Buruh DIY Gelisah, Molornya UMP/UMK Picu Kekhawatiran Kehidupan Layak

Buruh DIY Gelisah, Molornya UMP/UMK Picu Kekhawatiran Kehidupan Layak

Puluhan buruh yang tergabung dalam MPBI DIY melakukan aksi damai beberapa waktu yang lalu --Foto: Kristiani Tandi Rani/diswayjogja.id

SLEMAN, diswayjogja.id - Molornya penetapan Upah Minimum Provinsi (UMP) dan Upah Minimum Kabupaten/Kota (UMK) di Daerah Istimewa Yogyakarta menimbulkan kegelisahan di kalangan buruh. 

Majelis Pekerja Buruh Indonesia (MPBI) DIY menilai keterlambatan ini memicu ketidakpastian dan berpotensi mengurangi efektivitas dialog antara pemerintah dan pekerja.

Irsyad Ade Irawan, Koordinator MPBI DIY, mengatakan, hal pertama yang menjadi sorotannya adalah melihat molornya penetapan UMP dan UMK menimbulkan kegelisahan bagi buruh. 

"Ketidakpastian ini membuat buruh mempertanyakan komitmen pemerintah dalam memastikan upah minimum yang sesuai kebutuhan hidup layak," katanya, Kamis (11/12/2025). 

Ia menambahkan ketika proses penetapan UMP/UMK semakin mepet dan tidak jelas metode penghitungannya, tentu ada kekhawatiran bahwa ruang dialog menjadi tidak optimal. 

"Saat waktu terlalu sempit, prosesnya cenderung formalitas dan tidak cukup memberi ruang pembahasan tentang kondisi riil buruh," ucapnya. 
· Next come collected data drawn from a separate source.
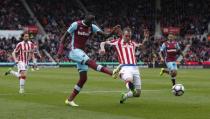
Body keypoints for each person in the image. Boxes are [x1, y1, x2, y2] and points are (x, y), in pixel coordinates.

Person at [57, 14, 121, 107]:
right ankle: (111, 73)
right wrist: (60, 50)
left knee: (83, 79)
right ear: (85, 19)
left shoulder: (92, 26)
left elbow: (105, 36)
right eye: (90, 22)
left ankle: (69, 100)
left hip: (81, 52)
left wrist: (113, 32)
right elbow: (64, 36)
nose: (91, 24)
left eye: (92, 22)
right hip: (74, 51)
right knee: (89, 61)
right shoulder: (76, 24)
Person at [99, 27, 149, 104]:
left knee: (138, 94)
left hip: (135, 68)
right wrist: (102, 49)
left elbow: (142, 46)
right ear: (122, 35)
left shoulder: (132, 43)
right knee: (129, 80)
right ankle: (131, 87)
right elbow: (102, 43)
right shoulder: (117, 42)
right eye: (126, 36)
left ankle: (125, 96)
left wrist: (145, 38)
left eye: (129, 36)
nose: (128, 38)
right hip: (125, 67)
BACA JUGA : Kritik Kebijakan Upah, MPBI DIY Desak Pemerintah Tinggalkan Formula PP 56/2023

BACA JUGA : MPBI DIY Desak UMP 2026 Naik Rp4 Juta dan Perlindungan Pekerja

Irsyad menegaskan, saat ini MPBI mendesak pemerintah tidak menjadikan sempitnya waktu sebagai alasan untuk mengabaikan substansi kebijakan upah, yaitu upah yang dapat memenuhi Kebutuhan Hidup Layak (KHL). 
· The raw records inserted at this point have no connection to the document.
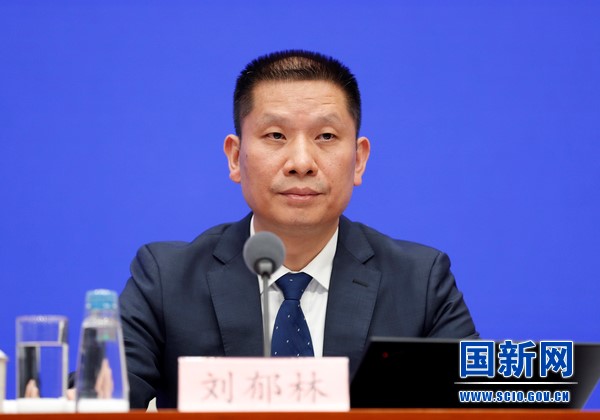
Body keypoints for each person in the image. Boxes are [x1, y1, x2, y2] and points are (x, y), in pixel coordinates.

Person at [119, 50, 478, 409]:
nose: (301, 163)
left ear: (359, 159)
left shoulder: (419, 283)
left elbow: (475, 407)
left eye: (326, 136)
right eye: (276, 135)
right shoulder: (167, 280)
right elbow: (103, 401)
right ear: (235, 157)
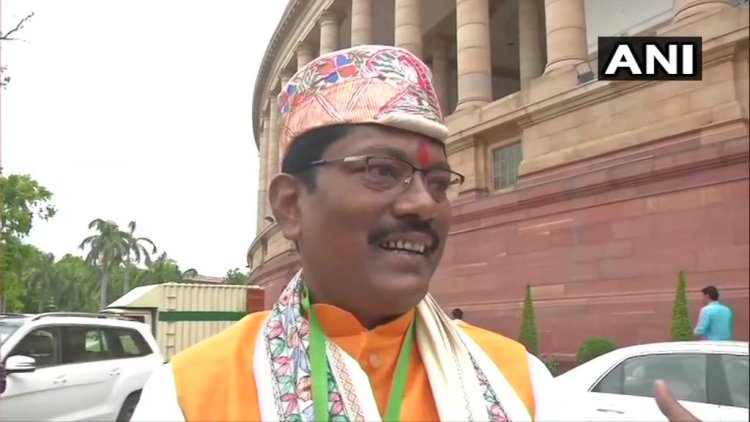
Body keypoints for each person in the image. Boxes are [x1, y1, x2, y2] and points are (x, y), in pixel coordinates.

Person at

"Buruh membutuhkan kepastian, keadilan, dan keberpihakan yang nyata. Upah yang layak bukan sekadar angka, tetapi syarat dasar bagi terpenuhinya kehidupan yang manusiawi," tuturnya. 
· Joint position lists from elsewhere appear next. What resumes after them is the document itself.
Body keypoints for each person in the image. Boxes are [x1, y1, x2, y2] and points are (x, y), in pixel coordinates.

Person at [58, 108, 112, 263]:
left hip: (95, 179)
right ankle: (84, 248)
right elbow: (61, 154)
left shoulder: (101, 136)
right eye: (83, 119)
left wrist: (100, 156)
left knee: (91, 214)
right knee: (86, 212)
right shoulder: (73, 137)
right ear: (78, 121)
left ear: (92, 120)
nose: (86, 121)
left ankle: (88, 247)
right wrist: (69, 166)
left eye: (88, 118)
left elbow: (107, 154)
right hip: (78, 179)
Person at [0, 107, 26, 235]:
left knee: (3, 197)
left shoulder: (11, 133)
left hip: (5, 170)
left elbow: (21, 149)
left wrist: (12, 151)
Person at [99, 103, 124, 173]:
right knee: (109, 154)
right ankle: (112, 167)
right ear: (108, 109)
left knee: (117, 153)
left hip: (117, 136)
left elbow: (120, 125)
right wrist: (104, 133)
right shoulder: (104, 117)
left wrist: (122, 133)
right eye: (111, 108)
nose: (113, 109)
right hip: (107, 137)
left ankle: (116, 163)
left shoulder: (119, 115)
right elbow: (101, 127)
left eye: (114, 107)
Sebagai respons atas situasi ini, MPBI DIY menyampaikan tuntutan:

1. Pemerintah pusat dan daerah segera menetapkan UMP/UMK secara demokratis. Pemerintah harus membuka data perhitungan KHL,  serta variabel lain yang digunakan.

2. Penetapan upah wajib berpihak pada kebutuhan hidup layak (KHL), bukan hanya mengikuti formula yang berpotensi menekan nilai kenaikan upah.

3. Cabut dan revisi regulasi yang melemahkan posisi buruh dalam penetapan upah, terutama kebijakan yang membatasi kenaikan upah dari tahun ke tahun.